Write out the rows below verbatim, starting at the first line of the rows and ending at the line that contains "Регистрация: 30.12.2017", with both of those lines included.

Collected data:
= Beginning of Section =

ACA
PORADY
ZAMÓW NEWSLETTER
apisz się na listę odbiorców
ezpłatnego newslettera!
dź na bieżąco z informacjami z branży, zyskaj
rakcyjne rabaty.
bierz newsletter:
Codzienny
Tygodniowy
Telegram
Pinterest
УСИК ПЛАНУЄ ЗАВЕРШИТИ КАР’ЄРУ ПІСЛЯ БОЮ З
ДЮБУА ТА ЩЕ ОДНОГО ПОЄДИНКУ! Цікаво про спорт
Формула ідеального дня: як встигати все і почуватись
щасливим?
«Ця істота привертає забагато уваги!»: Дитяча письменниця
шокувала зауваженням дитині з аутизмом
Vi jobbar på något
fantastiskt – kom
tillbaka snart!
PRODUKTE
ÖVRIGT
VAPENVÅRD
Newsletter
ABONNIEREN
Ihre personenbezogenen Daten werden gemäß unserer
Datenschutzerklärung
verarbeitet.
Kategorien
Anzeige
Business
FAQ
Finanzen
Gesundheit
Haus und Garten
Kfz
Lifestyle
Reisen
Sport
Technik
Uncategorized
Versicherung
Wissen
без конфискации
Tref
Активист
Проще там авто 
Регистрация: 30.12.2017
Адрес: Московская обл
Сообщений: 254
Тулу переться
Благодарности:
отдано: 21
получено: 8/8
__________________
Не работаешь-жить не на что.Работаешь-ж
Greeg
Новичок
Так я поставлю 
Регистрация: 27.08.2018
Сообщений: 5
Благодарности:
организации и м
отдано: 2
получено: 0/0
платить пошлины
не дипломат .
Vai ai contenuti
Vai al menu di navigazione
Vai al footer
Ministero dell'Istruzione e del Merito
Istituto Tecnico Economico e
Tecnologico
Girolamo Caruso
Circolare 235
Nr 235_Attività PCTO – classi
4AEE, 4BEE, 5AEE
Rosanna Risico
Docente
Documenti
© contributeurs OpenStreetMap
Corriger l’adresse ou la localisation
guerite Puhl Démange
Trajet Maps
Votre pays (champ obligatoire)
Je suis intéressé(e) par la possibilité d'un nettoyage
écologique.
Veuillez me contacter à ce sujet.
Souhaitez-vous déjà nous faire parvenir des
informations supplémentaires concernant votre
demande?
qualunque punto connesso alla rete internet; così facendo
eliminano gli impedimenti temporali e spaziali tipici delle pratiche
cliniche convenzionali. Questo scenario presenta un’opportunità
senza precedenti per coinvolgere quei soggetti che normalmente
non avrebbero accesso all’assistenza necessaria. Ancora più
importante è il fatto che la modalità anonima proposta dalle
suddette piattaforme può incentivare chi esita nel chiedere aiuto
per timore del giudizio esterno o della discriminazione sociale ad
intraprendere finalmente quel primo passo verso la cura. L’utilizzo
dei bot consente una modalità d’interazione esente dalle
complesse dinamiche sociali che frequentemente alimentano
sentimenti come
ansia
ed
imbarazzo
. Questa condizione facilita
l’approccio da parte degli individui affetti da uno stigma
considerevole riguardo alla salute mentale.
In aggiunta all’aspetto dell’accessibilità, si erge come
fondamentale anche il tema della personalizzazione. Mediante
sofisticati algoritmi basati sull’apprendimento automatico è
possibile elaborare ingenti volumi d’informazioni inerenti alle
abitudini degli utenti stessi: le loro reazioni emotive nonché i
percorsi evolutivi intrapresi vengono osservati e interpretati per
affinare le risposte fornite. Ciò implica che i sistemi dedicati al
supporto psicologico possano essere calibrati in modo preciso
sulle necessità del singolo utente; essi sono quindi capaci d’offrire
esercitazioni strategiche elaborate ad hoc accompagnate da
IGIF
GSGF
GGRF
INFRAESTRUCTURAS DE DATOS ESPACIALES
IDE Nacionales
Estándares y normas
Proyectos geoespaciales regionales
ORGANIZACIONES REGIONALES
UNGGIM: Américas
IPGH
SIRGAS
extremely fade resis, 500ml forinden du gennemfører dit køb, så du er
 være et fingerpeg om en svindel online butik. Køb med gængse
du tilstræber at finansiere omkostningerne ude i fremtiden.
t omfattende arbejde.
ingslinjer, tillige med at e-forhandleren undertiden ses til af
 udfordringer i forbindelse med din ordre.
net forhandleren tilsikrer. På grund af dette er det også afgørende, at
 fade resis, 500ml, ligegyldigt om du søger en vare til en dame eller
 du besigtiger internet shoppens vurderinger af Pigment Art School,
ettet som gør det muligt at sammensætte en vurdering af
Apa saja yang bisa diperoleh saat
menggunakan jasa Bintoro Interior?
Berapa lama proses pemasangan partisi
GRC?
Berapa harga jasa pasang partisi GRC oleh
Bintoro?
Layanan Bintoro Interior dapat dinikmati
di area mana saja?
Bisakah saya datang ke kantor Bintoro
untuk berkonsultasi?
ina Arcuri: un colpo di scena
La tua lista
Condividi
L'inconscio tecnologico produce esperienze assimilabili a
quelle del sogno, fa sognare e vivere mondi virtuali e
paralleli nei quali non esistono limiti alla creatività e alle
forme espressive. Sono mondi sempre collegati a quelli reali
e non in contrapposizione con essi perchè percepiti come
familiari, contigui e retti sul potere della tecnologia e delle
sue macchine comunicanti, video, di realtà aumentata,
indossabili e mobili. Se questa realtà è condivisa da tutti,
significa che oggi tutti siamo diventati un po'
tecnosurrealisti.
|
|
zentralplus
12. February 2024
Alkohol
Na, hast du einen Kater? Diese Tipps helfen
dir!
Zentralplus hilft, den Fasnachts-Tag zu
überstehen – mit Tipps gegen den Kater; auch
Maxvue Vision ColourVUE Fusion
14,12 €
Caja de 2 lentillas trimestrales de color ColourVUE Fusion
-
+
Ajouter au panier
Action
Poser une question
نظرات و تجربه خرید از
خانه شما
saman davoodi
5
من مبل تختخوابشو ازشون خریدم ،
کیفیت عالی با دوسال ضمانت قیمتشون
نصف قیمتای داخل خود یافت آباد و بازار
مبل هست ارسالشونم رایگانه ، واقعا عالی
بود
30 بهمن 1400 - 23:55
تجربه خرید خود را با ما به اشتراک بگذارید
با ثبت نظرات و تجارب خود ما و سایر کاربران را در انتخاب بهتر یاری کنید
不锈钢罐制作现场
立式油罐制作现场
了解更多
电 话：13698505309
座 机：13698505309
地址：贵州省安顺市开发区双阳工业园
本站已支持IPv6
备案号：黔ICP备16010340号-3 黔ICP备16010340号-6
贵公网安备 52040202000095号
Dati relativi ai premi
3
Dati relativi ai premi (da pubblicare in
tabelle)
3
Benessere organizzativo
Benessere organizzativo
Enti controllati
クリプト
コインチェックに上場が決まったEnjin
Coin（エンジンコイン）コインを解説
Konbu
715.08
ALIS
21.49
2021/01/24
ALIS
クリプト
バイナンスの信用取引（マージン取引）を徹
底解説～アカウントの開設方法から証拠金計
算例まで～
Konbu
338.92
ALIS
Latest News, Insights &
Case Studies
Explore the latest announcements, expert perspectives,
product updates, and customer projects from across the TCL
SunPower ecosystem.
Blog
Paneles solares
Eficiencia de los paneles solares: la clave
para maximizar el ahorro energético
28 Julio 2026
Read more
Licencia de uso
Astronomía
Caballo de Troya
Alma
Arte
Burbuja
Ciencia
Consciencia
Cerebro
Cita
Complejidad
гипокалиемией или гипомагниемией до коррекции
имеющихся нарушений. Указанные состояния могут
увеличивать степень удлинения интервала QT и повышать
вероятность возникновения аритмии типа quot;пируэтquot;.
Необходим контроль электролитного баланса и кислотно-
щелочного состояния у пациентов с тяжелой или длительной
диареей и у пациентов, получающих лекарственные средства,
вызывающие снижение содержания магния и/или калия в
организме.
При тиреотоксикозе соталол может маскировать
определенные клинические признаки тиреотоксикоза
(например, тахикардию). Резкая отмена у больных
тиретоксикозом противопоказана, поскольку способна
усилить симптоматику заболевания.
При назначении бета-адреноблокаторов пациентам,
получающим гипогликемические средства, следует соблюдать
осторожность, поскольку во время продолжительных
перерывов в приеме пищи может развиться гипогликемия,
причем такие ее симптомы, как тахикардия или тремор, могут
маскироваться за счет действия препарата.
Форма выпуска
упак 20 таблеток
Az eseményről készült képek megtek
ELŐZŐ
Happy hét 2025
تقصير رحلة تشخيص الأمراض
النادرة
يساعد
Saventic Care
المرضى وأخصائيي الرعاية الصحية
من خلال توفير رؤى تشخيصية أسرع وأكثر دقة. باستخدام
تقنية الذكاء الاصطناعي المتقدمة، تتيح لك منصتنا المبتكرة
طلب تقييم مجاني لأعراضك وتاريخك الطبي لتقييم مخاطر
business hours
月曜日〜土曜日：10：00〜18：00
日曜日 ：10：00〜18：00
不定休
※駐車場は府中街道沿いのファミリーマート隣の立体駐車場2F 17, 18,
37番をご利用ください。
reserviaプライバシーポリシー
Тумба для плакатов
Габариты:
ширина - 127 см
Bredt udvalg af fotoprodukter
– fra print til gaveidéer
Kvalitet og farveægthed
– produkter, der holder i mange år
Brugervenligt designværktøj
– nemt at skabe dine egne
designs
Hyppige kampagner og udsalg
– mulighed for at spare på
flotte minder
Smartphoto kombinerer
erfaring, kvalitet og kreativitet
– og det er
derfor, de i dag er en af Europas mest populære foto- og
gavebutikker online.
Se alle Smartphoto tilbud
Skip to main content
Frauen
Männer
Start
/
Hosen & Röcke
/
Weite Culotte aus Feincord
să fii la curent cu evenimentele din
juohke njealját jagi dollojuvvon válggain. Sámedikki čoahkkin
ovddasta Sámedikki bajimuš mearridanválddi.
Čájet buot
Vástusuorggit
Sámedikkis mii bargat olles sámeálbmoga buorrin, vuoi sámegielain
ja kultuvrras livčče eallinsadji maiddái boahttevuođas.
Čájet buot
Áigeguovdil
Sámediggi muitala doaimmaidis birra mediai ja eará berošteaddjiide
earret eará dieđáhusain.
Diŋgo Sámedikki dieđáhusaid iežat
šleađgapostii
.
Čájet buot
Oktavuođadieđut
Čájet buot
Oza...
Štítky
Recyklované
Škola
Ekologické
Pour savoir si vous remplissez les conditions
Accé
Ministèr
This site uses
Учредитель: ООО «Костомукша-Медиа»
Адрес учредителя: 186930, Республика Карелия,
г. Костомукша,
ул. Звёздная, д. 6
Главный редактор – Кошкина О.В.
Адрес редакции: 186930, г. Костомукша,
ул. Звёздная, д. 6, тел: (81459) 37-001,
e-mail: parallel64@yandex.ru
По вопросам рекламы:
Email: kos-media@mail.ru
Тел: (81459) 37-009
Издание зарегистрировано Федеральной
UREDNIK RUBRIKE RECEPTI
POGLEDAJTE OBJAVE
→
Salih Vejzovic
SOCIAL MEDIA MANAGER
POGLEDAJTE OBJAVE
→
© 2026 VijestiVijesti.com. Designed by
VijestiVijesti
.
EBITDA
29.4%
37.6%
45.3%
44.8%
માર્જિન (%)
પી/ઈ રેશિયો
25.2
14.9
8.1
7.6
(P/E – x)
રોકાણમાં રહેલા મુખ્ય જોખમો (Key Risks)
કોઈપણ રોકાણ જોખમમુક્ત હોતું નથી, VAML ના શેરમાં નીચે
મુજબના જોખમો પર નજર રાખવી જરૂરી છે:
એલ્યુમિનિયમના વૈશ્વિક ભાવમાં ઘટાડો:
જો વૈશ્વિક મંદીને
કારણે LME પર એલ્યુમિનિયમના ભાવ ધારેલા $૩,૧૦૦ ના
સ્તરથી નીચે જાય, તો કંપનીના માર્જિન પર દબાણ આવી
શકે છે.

= End of Section =

= Your response =
ACA
PORADY
ZAMÓW NEWSLETTER
apisz się na listę odbiorców
ezpłatnego newslettera!
dź na bieżąco z informacjami z branży, zyskaj
rakcyjne rabaty.
bierz newsletter:
Codzienny
Tygodniowy
Telegram
Pinterest
УСИК ПЛАНУЄ ЗАВЕРШИТИ КАР’ЄРУ ПІСЛЯ БОЮ З
ДЮБУА ТА ЩЕ ОДНОГО ПОЄДИНКУ! Цікаво про спорт
Формула ідеального дня: як встигати все і почуватись
щасливим?
«Ця істота привертає забагато уваги!»: Дитяча письменниця
шокувала зауваженням дитині з аутизмом
Vi jobbar på något
fantastiskt – kom
tillbaka snart!
PRODUKTE
ÖVRIGT
VAPENVÅRD
Newsletter
ABONNIEREN
Ihre personenbezogenen Daten werden gemäß unserer
Datenschutzerklärung
verarbeitet.
Kategorien
Anzeige
Business
FAQ
Finanzen
Gesundheit
Haus und Garten
Kfz
Lifestyle
Reisen
Sport
Technik
Uncategorized
Versicherung
Wissen
без конфискации
Tref
Активист
Проще там авто 
Регистрация: 30.12.2017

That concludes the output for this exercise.